Incompatibilidade tecnológica
Se um dia eu te pedir algo como um notebook, um cabo USB, uma câmera digital, mp4 ou qualquer coisa que tenha ligação com a demo, digo, com a tecnologia, não caia na besteira de, num ato de gentileza e solidariedade, entregar o aparelho em minhas mãos. Você pode se arrepender ou, o que é pior, receber de volta o seu produto com problemas.
Não, eu não tenho nenhuma tara por desmontagem ou destruição de aparelhos tecnológicos. Eles é que não vão com a minha cara! Meu namorado diz que é a minha energia, negativa demais, que pula para dentro das máquinas deixando-as “rebeldes”, o que não parece tão absurdo, já que quando ele coloca o dedinho no meu mouse normalmente as coisas – que antes travavam e se recusavam a trabalhar - funcionam que é uma beleza. Outra amiga sugere que seja burrice. Eu acho que é conspiração. Mas vai saber.
Se um computador tem um defeito enrustido, pode ter certeza que será comprado por mim. Se um mp4 tiver garantia de um ano e estiver planejando um estrago logo depois deste período, as probabilidades de ele sair da loja direto para o aconchego do meu lar são enormes.

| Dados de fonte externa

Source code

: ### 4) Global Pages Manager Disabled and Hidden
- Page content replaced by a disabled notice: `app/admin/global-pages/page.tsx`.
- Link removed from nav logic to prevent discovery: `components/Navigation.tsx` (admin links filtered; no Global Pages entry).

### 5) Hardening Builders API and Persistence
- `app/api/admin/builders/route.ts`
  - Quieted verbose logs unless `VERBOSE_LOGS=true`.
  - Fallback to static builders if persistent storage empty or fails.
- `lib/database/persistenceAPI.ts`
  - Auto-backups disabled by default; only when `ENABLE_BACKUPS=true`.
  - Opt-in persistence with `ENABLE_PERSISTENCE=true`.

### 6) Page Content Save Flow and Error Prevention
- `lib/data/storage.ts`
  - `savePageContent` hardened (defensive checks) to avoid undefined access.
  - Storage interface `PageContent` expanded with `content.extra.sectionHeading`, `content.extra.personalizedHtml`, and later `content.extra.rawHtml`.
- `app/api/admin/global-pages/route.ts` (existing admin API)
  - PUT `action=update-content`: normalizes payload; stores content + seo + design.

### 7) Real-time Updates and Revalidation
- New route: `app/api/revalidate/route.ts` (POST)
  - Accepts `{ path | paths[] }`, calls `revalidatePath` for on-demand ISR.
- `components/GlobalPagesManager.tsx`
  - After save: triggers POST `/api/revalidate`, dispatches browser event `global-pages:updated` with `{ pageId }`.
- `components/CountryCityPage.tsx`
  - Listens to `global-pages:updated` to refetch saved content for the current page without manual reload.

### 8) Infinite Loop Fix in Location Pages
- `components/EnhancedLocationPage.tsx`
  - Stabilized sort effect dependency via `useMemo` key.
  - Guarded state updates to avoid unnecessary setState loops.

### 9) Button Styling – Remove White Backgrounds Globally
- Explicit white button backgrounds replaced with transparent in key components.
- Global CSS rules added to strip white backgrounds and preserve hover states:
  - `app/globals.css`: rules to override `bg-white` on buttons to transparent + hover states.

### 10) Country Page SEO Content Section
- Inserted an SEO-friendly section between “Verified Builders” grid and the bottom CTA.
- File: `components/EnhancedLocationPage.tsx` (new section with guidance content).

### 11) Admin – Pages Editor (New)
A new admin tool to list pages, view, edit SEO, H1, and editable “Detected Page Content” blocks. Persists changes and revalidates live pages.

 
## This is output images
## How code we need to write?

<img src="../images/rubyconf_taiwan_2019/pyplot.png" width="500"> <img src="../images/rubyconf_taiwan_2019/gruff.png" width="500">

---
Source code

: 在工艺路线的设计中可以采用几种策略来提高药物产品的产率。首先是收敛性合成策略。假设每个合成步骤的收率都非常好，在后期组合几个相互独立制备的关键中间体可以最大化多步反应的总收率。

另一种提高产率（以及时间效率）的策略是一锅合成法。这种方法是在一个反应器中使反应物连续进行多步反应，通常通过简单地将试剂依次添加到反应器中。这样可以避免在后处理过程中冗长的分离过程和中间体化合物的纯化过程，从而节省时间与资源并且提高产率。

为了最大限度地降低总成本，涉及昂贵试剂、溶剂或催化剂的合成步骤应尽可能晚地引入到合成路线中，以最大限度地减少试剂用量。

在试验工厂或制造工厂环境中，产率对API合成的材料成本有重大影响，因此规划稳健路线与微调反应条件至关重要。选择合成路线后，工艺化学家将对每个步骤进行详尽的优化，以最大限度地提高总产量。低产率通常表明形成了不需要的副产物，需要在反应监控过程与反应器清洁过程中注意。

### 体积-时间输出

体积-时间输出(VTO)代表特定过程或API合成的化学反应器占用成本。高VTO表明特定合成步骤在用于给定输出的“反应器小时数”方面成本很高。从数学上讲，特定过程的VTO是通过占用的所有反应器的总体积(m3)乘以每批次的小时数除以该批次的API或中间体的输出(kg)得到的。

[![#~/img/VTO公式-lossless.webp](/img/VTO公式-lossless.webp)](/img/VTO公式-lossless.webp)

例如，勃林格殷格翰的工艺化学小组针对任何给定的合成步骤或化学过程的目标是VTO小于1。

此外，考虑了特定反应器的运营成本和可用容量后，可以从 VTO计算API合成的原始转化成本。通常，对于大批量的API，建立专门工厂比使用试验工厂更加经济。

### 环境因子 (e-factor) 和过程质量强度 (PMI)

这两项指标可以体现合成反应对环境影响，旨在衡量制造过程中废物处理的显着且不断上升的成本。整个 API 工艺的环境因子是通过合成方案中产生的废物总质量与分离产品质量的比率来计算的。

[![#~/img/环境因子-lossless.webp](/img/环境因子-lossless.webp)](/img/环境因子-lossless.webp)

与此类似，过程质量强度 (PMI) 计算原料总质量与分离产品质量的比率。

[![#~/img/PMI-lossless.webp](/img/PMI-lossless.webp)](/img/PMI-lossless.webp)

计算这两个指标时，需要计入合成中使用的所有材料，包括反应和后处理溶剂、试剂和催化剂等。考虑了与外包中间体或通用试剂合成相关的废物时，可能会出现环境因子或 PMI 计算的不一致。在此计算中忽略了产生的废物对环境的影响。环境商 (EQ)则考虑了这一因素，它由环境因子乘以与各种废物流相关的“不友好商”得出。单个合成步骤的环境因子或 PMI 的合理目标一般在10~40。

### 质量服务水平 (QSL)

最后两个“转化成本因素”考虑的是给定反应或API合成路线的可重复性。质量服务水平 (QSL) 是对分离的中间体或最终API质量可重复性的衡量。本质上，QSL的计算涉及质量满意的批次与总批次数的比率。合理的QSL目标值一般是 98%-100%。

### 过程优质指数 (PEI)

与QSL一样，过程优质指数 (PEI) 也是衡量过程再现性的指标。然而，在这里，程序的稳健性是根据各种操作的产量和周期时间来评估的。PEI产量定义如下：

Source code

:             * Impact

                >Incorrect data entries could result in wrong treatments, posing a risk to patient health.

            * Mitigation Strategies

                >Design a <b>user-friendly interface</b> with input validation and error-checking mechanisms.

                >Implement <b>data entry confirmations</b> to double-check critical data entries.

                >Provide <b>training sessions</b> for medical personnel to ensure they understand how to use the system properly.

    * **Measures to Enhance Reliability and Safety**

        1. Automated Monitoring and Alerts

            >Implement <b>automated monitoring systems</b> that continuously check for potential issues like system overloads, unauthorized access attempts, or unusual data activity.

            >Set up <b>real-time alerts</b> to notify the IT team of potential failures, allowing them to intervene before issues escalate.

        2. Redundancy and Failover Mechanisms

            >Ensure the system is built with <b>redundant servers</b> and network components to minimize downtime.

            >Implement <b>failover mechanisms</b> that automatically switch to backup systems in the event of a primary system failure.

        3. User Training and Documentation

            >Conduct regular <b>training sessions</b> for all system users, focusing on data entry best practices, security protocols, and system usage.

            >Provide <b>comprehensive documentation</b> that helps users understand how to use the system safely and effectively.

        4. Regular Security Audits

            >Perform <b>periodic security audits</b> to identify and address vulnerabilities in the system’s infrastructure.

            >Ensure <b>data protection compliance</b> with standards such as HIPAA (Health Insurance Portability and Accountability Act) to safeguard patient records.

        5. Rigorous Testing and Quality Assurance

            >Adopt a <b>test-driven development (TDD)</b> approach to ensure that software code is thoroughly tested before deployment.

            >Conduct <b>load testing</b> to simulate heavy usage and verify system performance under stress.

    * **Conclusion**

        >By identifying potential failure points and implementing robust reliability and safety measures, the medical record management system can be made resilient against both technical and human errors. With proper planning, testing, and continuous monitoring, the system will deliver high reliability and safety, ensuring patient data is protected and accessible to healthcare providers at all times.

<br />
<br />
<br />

E assim por diante, com qualquer coisa que utilize energia elétrica, exija um monte de cabos ou conecte-se através dos ares. Talvez por isso, sempre que eu compro alguma coisa nova, preocupo-me em verificar se não tem problemas. Analiso, fico meia hora me decidindo e mesmo assim levo a nova aquisição para casa com a sensação de que alguma coisa não vai dar certo.
Eu estou escrevendo num notebook e postando num blog, o que pode servir de argumento caso alguém queira me chamar de mentirosa. Mas isso é pura sorte! Alguns minutos atrás eu estava pendurada no telefone, ouvindo aqueles malditos jingles de espera na esperança de resolver um problema com a conexão da internet. Foi só ouvir o “bom dia, meu nome é fulano de tal, com quem eu falo?” que imediatamente o ponto de exclamação que indica a ausência de acessibilidade à internet desapareceu do monitor, acusando que agora eu poderia passear livremente pelo mundo virtual. O atendente realizou um teste no qual verificou uma perfeita conexão. Contei que o problema (que agora se escondia) acontecia com frequência e ele disse que poderia ser um defeito no modem ou no roteador.
Se o fulano me conhecesse um pouco melhor, talvez sugerisse que o defeito está é na minha relação pessoal com essas coisas cheias de cabo e sinais abstratos, que é inútil continuar insistindo nas ligações para assistências técnicas e que eu deveria começar a cogitar a possibilidade de ir pro meio do mato e largar mão desse universo cheio de tomadas, personalidades rebeldes, wi-fi e mais um monte de nome estranho.